Sales prospecting tools have built their effectiveness on the same foundation: LinkedIn profiles, job offers, web traffic, technology stack, marketing campaigns or activity on social networks have become the raw materials of modern sales intelligence, but this approach leaves aside a large part of the real economy.
The observation on which Leadbay is based is relatively simple: millions of SMEs, artisans, distributors or local players produce little data that can be used by traditional sales intelligence platforms. In France, the construction, trading, hotel and distribution sectors rely mainly on VSEs and SMEs that are not very digitalized. In the United States, these same companies represent nearly 40% of GDP.
However, modern prospecting tools have been designed around a highly structured internet. They excel at analyzing technology companies or companies with a strong digital presence, but much less at understanding local economic fabrics where data remains fragmented, dispersed in administrative registers, sectoral databases or simply in the memory of sales teams.
Leadbay attempts to circumvent this limitation with proprietary inference models capable of reasoning from weak signals. Where a traditional tool looks for explicit clues (LinkedIn presence, active recruitment, technologies used), the platform seeks to probabilistically reconstruct the activity of a company from very partial data.
The example put forward by the company illustrates this logic, with an independent air conditioning installer, without a significant digital presence, who can nevertheless be qualified thanks to territorial, sectoral or operational correlations. The objective is no longer just to enrich a commercial database, but to reconstruct an economic map invisible to traditional SaaS tools.
This approach gradually brings sales intelligence closer to automated economic intelligence logic. Large groups are no longer just looking for contact lists, but a detailed understanding of their local markets, their distribution networks or their subcontracting ecosystems.
The startup already claims to work with several major accounts including Saint-Gobain, L’Oréal, Nespresso, Gerflor USA, Fayat USA and Deel. According to Leadbay, its clients would triple the size of their addressable market and double the number of new clients signed. The company also claims that 55% of contracts generated via the platform come from companies that would not have been identified with usual tools.
Beyond commercial performance, Leadbay’s technological positioning also reflects a broader evolution in the market for artificial intelligence applied to businesses. After several years dominated by generative tools, part of the ecosystem is now seeking to exploit AI to reconstruct layers of information absent from the traditional web.

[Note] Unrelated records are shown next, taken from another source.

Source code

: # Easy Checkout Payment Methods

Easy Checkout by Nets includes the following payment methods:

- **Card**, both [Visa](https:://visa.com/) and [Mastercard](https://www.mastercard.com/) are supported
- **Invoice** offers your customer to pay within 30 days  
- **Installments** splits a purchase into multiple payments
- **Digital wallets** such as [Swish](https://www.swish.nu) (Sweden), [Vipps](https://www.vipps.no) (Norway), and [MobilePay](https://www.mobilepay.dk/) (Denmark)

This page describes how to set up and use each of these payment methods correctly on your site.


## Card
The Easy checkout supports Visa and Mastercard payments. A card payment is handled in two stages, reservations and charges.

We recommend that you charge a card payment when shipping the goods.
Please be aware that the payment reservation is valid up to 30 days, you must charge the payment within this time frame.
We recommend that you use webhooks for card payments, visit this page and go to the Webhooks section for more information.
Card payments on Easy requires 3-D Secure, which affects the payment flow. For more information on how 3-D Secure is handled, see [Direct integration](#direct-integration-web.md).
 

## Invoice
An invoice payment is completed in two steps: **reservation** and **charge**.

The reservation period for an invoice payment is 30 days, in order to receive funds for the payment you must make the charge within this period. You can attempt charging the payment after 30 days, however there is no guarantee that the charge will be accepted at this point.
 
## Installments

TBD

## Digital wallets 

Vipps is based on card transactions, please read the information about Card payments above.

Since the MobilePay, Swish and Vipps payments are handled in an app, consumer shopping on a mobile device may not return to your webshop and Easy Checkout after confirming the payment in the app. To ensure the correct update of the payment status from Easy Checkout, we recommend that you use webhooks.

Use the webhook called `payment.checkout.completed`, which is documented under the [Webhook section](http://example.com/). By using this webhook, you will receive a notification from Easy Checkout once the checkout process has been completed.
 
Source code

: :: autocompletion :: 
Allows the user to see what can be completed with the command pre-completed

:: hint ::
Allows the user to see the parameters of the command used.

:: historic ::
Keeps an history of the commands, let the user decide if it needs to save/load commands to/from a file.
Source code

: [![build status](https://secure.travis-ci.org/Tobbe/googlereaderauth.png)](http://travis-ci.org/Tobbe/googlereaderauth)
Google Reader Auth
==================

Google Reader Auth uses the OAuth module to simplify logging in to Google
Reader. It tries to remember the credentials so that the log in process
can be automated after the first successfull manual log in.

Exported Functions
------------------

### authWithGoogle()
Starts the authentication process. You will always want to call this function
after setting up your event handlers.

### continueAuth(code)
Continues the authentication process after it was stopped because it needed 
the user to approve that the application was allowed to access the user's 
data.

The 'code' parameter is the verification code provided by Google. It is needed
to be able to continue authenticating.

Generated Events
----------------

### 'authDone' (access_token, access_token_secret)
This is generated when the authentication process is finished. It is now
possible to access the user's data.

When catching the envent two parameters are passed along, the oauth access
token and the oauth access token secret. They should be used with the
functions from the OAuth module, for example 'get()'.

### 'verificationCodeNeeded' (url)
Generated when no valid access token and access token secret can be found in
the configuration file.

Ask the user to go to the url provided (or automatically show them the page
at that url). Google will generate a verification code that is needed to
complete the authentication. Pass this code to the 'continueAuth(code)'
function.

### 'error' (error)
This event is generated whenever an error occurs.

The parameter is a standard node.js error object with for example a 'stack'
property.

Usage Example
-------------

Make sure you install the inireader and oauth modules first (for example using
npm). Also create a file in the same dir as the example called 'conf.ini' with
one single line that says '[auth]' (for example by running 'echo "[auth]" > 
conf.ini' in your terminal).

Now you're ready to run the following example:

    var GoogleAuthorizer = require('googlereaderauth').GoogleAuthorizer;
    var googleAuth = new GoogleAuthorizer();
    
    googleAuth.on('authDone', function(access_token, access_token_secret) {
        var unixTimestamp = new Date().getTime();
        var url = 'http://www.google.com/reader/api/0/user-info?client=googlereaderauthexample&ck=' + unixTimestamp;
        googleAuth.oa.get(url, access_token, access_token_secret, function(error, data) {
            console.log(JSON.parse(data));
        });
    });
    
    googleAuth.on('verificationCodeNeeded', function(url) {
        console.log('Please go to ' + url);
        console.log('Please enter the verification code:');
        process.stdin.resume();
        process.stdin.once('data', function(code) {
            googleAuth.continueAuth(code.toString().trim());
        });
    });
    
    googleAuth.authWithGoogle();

The platform is thus based on several levels of analysis called “LIGHT”, “INSTANT” and “DEEP”, intended respectively for massive qualification, real-time processing of priority prospects and in-depth exploration of complex data.
This division also reveals a concern that has become central in the AI economy: the trade-off between analytical depth, execution speed and calculation cost. Modern AI architectures are no longer evaluated only on their precision, but also on their ability to industrialize complex reasoning on a large scale.
To accelerate its development, the French startup announces a fundraising of 3.8 million euros from Y Combinator, Rebel Fund, Progressive VC, Bright Data Ventures, Inovexus, Roosh Ventures and Station F, as well as several business angels including Philippe and Alex Bouaziz from Deel and Edouard Mascré from Pennylane.
Founded by Ludovic Granger and Milan Stankovic, doctor in artificial intelligence and author of more than sixty scientific publications, the company is developing a platform capable of identifying and qualifying companies that are largely invisible to traditional prospecting tools.
Leadbay now plans to open an office in San Francisco in order to accelerate its American development and recruit several engineers as well as commercial profiles. At the same time, the company announces a research partnership with Sorbonne University in order to deepen the scientific work linked to its inference models.